### YOUR OBJECTIVE
Every line of the material has to be retyped exactly.

[INFORMATION SUPPLIED Boundary: Start]

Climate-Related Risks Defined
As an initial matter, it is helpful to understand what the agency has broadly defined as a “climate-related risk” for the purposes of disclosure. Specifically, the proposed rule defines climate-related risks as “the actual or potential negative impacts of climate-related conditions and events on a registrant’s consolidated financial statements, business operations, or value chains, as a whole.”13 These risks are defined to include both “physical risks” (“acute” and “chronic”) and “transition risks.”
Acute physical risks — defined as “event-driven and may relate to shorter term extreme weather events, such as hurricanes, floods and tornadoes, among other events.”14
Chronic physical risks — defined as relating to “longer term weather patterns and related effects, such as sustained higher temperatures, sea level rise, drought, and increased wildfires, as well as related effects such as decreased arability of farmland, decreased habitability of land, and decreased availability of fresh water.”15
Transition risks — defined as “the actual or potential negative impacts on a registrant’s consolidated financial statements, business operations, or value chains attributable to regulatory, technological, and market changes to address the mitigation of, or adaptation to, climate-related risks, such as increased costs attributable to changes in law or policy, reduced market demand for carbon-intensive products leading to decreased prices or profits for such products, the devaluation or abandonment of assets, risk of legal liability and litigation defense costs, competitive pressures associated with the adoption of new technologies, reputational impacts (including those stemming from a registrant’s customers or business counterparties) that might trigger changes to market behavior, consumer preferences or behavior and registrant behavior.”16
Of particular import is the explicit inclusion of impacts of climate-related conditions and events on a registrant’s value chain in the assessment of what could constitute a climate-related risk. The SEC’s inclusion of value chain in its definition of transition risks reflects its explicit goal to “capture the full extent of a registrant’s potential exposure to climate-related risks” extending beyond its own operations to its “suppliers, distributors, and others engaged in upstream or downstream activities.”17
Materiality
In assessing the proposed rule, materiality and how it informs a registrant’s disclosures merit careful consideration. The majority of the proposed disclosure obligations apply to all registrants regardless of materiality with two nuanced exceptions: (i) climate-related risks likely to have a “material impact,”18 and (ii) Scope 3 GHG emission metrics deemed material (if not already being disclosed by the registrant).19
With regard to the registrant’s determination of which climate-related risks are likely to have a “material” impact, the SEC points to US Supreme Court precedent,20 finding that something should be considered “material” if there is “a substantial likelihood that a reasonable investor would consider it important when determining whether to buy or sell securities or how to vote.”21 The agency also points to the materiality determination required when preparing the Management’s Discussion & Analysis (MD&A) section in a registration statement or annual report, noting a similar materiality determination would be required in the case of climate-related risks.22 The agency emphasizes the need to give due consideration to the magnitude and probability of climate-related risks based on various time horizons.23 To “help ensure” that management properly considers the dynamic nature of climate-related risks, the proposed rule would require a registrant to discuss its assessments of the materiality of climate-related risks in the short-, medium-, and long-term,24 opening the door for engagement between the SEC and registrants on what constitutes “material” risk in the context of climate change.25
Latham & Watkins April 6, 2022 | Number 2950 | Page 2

[INFORMATION SUPPLIED Boundary: End]

### ANSWER TO THIS EXERCISE
Climate-Related Risks Defined
As an initial matter, it is helpful to understand what the agency has broadly defined as a “climate-related risk” for the purposes of disclosure. Specifically, the proposed rule defines climate-related risks as “the actual or potential negative impacts of climate-related conditions and events on a registrant’s consolidated financial statements, business operations, or value chains, as a whole.”13 These risks are defined to include both “physical risks” (“acute” and “chronic”) and “transition risks.”
Acute physical risks — defined as “event-driven and may relate to shorter term extreme weather events, such as hurricanes, floods and tornadoes, among other events.”14
Chronic physical risks — defined as relating to “longer term weather patterns and related effects, such as sustained higher temperatures, sea level rise, drought, and increased wildfires, as well as related effects such as decreased arability of farmland, decreased habitability of land, and decreased availability of fresh water.”15
Transition risks — defined as “the actual or potential negative impacts on a registrant’s consolidated financial statements, business operations, or value chains attributable to regulatory, technological, and market changes to address the mitigation of, or adaptation to, climate-related risks, such as increased costs attributable to changes in law or policy, reduced market demand for carbon-intensive products leading to decreased prices or profits for such products, the devaluation or abandonment of assets, risk of legal liability and litigation defense costs, competitive pressures associated with the adoption of new technologies, reputational impacts (including those stemming from a registrant’s customers or business counterparties) that might trigger changes to market behavior, consumer preferences or behavior and registrant behavior.”16
Of particular import is the explicit inclusion of impacts of climate-related conditions and events on a registrant’s value chain in the assessment of what could constitute a climate-related risk. The SEC’s inclusion of value chain in its definition of transition risks reflects its explicit goal to “capture the full extent of a registrant’s potential exposure to climate-related risks” extending beyond its own operations to its “suppliers, distributors, and others engaged in upstream or downstream activities.”17
Materiality
In assessing the proposed rule, materiality and how it informs a registrant’s disclosures merit careful consideration. The majority of the proposed disclosure obligations apply to all registrants regardless of materiality with two nuanced exceptions: (i) climate-related risks likely to have a “material impact,”18 and (ii) Scope 3 GHG emission metrics deemed material (if not already being disclosed by the registrant).19
With regard to the registrant’s determination of which climate-related risks are likely to have a “material” impact, the SEC points to US Supreme Court precedent,20 finding that something should be considered “material” if there is “a substantial likelihood that a reasonable investor would consider it important when determining whether to buy or sell securities or how to vote.”21 The agency also points to the materiality determination required when preparing the Management’s Discussion & Analysis (MD&A) section in a registration statement or annual report, noting a similar materiality determination would be required in the case of climate-related risks.22 The agency emphasizes the need to give due consideration to the magnitude and probability of climate-related risks based on various time horizons.23 To “help ensure” that management properly considers the dynamic nature of climate-related risks, the proposed rule would require a registrant to discuss its assessments of the materiality of climate-related risks in the short-, medium-, and long-term,24 opening the door for engagement between the SEC and registrants on what constitutes “material” risk in the context of climate change.25
Latham & Watkins April 6, 2022 | Number 2950 | Page 2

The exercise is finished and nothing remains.